During the Holocaust, her relative Rabbi Ephraim Oshry wrote about keeping Jewish laws and practices alive while imprisoned in ghettos and concentration camps, burying his notes. He survived, unearthed them and published “Responsa From the Holocaust” after the war. “We learned about him in school,” she noted. “I was so proud.”

Today, Oshry and her husband, Ben Soffer, a creative marketer for influencer and branding campaigns, keep a kosher home. “I feel very connected to Judaism in a very spiritual way and it’s hard sometimes for me to apply that in terms of the practices,” she said. “I am always trying to better myself and do more, observe more Shabbats. My husband is more religious than me and keeps us on track. He’s always pushing me to learn more and observe more and I love that.” The couple, who’ll celebrate their third anniversary in September, first met at a college party. “He was a few years older and knew my sister. We went out and it took four months to trick him into falling in love with me,” Oshry said.  
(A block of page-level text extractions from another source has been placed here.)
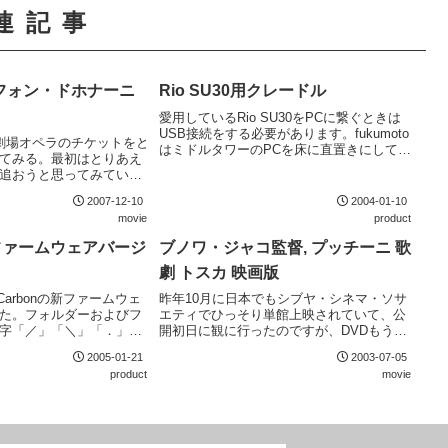
連記事
フォン・ドホナーニ
Rio SU30用クレードル
愛用しているRio SU30をPCに繋ぐときは
USB接続をする必要があります。fukumoto
劇場オペラのチケットをと
はミドルタワーのPCを床に直置きにしてお
てみる。最初はとりあえ
り直接本体のUSBポートに差し込むのは難
追おうと思ってみていた
しいため、USBの延長ケーブルを使ってPC
ン・マルフィターノの魅
の天板上で接続していまし...
2007-12-10
2004-01-10
まれる。
movie
product
on ファームウェアバージ
ブノワ・ジャコ監督, プッチーニ 歌
劇 トスカ 映画版
Carbonの新ファームウェ
昨年10月に日本でもシブヤ・シネマ・ソサ
た。フォルダーおよびフ
エティでひっそり単館上映されていて、公
字「／」「＼」「．」が
開初日に観に行ったのですが、DVDもうっ
誤動作するというかなり
かり買ってしまいました。アラーニャ、ゲ
2005-01-21
2003-07-05
見されてから修正まで1ヶ
オルギュー、ライモンディの豪華キャステ
product
movie
はどうかと思うが、直
ィングに加えて映画的演出もすばらしく初
心者にも...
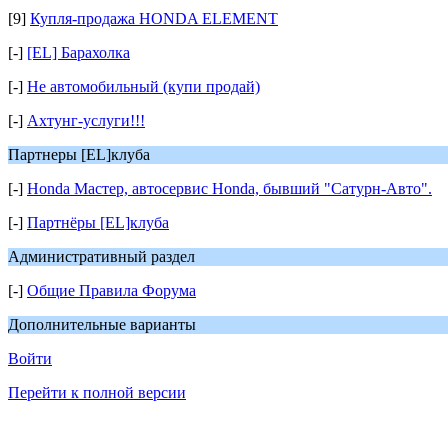
[9]
Купля-продажа HONDA ELEMENT
[-]
[EL] Барахолка
[-]
Не автомобильный (купи продай)
[-]
Ахтунг-услуги!!!
Партнеры [EL]клуба
[-]
Honda Мастер, автосервис Honda, бывший "Сатурн-Авто".
[-]
Партнёры [EL]клуба
Административный раздел
[-]
Общие Правила Форума
Дополнительные варианты
Войти
Перейти к полной версии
The third of four sisters who were close and remain so, she nevertheless “had a case of self-diagnosed middle child syndrome. I think my craving for attention came from being one of so many,” she said. “I was always trying to make people laugh. I would sing and I would dance. I genuinely thought that I was giving everyone the gift of my talent. But when I look back at that time, I think that everyone thought that I was annoying, not talented.” 
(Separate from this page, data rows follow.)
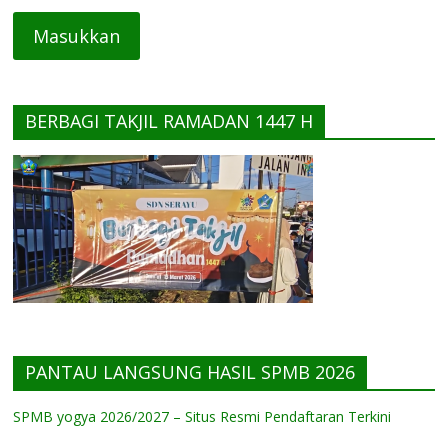
BERBAGI TAKJIL RAMADAN 1447 H
PANTAU LANGSUNG HASIL SPMB 2026
SPMB yogya 2026/2027 – Situs Resmi Pendaftaran Terkini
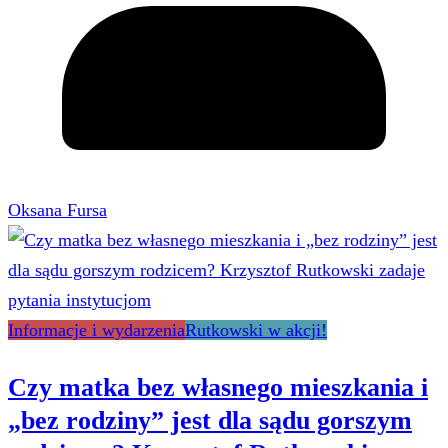
Oksana Fursa
Informacje i wydarzenia
Rutkowski w akcji!
Czy matka bez własnego mieszkania i
„bez rodziny” jest dla sądu gorszym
Still as energetic but more self-aware and with greater perspective by the time she enrolled at New York University, Oshry started to blog about her terrible internship as @GirlWithNoJob, promoting it on Facebook and later Instagram, where it became a sensation and provided her with lucrative branding and other opportunities.

Although she knew she was funny, she hesitated to try stand-up. “The thought of getting on stage and telling a joke and people not laughing scared me into not doing it,” Oshry said. But a test gig she booked at Caroline’s in New York sold out, leading to more shows and nearly two years on the road. She ended it before the COVID-19 pandemic hit, and doesn’t plan to tour again till 2021. “I’m very much a homebody, so being stuck in my house is not the worst thing in the world,” she said, confiding that despite her outsize public persona, “I’m very introverted and shy in a lot of social situations. I’m really pretty calm. Maybe it’s just that I’m tired from being a lunatic all day.”

Oshry’s future plans definitely include having children. Beyond that, she’s open to trying everything, including TV, movies, music and books. “I will do anything that doesn’t include nudity,” she said. “If you asked me five years ago if I’d like to do stand-up, I’d probably have said no. But doing stand-up and going on tour has changed the course of my career forever, so I don’t say no to much. I just want to make sure that whatever I’m doing, I’m contributing positively to the world, making people laugh, taking their minds off things for a while, being a positive light.”

“Disgraced Queen” will be released June 30 through the Comedy Dynamics network via Comcast, Amazon Prime Video, Spectrum, Apple TV, Dish, Google Play, DirecTV, Vimeo YouTube and more.